_EXCERPTED PASSAGE_.
PITTSBURGH — One year ago, Lena Carson was pulling straight A's at the city's Creative and Performing Arts School across the river from her parent's home. She also swam every day at the local YMCA in preparation to compete at the annual state competition and enjoyed the everyday social life of a teenager.
Today, she is sitting at home. Again.
It has been nearly a year since she walked into CAPA, a magnet school she had to earn admission to through a portfolio of her work, and interacted with her teachers or friends.
Her daily swims are gone, along with her social life. Her outside activities have diminished to walking the dog around the block.
In the beginning, like most teenagers, she thought of it as an extended snow day. When days turned to weeks, what started as an escape from school went from fun to dread. "In the beginning, I was like, I have this time off, it's going to be so fun, and now going to school is all I want," she said.
The hardest part for her is all of the false starts, "Four times over the past year we've been told we were going back, given a date, and then a few days before, and sometimes a day before, we are supposed to get to the classroom, they abruptly change the rules."

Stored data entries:

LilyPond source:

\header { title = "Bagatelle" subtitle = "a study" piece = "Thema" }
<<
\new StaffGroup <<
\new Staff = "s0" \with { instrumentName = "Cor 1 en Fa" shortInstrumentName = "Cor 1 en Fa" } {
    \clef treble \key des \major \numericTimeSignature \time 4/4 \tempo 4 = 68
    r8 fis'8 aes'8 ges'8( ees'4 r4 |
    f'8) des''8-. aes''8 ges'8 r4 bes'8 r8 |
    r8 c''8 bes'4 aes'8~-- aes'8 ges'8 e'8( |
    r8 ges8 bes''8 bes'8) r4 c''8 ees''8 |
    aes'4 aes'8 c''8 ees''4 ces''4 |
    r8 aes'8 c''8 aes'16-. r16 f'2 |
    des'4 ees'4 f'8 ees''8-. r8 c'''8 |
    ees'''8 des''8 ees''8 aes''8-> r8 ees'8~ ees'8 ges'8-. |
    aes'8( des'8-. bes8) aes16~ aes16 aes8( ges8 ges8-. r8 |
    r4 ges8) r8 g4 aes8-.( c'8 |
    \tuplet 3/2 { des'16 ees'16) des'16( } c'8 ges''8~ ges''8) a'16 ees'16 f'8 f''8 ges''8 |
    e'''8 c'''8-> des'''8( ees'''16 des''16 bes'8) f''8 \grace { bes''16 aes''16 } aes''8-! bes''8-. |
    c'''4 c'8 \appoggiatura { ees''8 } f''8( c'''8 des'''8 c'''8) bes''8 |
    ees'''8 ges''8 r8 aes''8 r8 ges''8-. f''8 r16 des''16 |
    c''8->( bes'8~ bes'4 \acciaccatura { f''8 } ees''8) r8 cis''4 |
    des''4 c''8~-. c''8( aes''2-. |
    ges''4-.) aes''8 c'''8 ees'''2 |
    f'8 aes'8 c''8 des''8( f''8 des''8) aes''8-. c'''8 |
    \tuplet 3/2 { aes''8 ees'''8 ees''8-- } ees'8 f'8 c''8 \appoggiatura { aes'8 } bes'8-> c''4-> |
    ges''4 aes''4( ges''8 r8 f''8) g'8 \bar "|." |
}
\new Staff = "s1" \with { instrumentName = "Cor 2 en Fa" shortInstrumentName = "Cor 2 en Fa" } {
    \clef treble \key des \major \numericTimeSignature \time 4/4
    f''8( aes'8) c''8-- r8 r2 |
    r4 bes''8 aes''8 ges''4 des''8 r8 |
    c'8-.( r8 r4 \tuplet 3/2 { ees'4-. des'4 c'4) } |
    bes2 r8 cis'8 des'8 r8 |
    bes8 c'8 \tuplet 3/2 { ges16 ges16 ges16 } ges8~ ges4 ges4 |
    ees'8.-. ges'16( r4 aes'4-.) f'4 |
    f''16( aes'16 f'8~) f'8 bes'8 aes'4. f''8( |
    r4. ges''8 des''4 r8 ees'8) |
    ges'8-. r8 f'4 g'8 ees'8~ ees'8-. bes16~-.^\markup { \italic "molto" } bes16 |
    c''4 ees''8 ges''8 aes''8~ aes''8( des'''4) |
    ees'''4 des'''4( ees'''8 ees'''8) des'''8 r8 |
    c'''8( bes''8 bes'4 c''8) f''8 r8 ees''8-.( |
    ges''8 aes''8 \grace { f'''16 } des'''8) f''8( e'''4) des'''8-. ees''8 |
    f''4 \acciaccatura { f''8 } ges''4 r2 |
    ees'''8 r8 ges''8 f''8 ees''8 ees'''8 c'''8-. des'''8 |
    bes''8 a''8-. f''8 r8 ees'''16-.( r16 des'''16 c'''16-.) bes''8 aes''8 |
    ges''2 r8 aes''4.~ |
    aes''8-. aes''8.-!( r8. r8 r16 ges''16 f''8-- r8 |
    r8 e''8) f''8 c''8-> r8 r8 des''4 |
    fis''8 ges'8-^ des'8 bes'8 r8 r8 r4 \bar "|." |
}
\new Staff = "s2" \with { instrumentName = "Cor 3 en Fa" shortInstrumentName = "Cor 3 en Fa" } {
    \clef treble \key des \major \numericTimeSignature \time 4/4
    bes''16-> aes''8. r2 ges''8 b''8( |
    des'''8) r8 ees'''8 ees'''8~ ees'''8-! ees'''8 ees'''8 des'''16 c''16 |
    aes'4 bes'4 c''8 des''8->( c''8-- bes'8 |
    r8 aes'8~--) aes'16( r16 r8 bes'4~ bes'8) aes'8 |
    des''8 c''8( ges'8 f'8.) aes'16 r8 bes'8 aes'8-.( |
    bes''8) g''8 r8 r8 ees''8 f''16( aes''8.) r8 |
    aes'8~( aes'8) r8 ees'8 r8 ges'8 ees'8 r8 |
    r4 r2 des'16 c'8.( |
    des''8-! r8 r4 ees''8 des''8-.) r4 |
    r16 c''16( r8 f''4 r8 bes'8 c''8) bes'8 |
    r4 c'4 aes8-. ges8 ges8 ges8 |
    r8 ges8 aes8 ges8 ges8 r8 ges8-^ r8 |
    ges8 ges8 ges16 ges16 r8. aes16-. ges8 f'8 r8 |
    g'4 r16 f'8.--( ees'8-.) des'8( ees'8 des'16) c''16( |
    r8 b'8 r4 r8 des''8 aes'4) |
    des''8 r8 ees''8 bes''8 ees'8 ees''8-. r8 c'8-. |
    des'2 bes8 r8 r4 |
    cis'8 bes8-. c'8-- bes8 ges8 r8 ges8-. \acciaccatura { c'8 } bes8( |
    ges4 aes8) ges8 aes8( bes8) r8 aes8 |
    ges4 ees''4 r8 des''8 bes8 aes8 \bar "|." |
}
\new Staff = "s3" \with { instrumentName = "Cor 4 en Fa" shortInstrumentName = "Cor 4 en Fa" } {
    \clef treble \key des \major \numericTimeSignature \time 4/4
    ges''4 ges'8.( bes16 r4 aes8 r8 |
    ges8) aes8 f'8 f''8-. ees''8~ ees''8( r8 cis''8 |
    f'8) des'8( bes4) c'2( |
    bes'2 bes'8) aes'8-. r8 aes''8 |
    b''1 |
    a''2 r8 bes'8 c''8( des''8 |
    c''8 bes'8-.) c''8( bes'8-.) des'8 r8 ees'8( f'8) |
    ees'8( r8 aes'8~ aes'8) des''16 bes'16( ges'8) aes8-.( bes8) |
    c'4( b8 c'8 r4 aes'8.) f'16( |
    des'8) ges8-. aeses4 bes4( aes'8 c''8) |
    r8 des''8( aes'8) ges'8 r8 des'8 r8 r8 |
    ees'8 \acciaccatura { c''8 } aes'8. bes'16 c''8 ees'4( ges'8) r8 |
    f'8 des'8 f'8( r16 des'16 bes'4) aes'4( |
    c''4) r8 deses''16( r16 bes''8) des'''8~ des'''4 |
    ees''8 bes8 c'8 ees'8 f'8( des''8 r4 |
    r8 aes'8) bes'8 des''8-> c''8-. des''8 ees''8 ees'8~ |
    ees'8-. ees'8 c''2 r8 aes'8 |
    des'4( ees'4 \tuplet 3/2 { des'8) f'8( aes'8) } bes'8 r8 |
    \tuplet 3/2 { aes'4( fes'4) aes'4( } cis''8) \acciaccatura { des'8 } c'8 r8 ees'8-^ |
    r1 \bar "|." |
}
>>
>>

_WHAT TO WORK ON_.
**1.** In the article about Lena Carson, what does she do every day to prepare for the annual state competition?
**2.** Go on with the article about Lena Carson from the point where it stops.
None of this material matters for the work here.

_RESPONSES PER TASK_.
**1.** She swims every day at the local YMCA.

**2.**
It tugs at her emotions, "They've told us four different times that we are going to go back to school, and I was like, 'Oh my gosh, I get to see my friends. I get to wear my clothes to school, I get to learn with my peers, then I'll get to go to swim practice,'" Lena explained of the routines of her young life that she's lost.
"It is really disappointing whenever they say, 'Oh, never mind.' And I understand that there's risks and there's dangers, but it's also, just, it really takes away your motivation," Lena said.
A bright student who skipped a grade, her straight A's have dipped to D's, and Lena says she struggles to complete assignments, not because she can't but because of the lost will. "I have nothing to look forward to," she said.
Last week, the Pittsburgh Board of Education announced that Pittsburgh Public Schools students would not return to buildings until at least April; it marked the fourth time in 12 months the district announced students would return to classes only to rescind the opening just before the doors were set to open.
The board voted 7-2 against it, with the members citing health and safety for students and staff.
The Pittsburgh Federation of Teachers union president said keeping the students out of the schools was the wise thing to do until the teaching staff was fully vaccinated with the COVID-19 vaccine.
The roller coaster of openingss and closures is also the most challenging part for her parents, said her father, Dr. Paul Carson, a hospitalist who spends his days and nights in the COVID-19 ward at the local city hospital.
The front-line worker said he knows it is not just his 14-year-old daughter and 11-year-old son who are flailing during this isolation, "Kids need to be in school, and parents need to speak up about this for no other reason than the sake of their education and mental health."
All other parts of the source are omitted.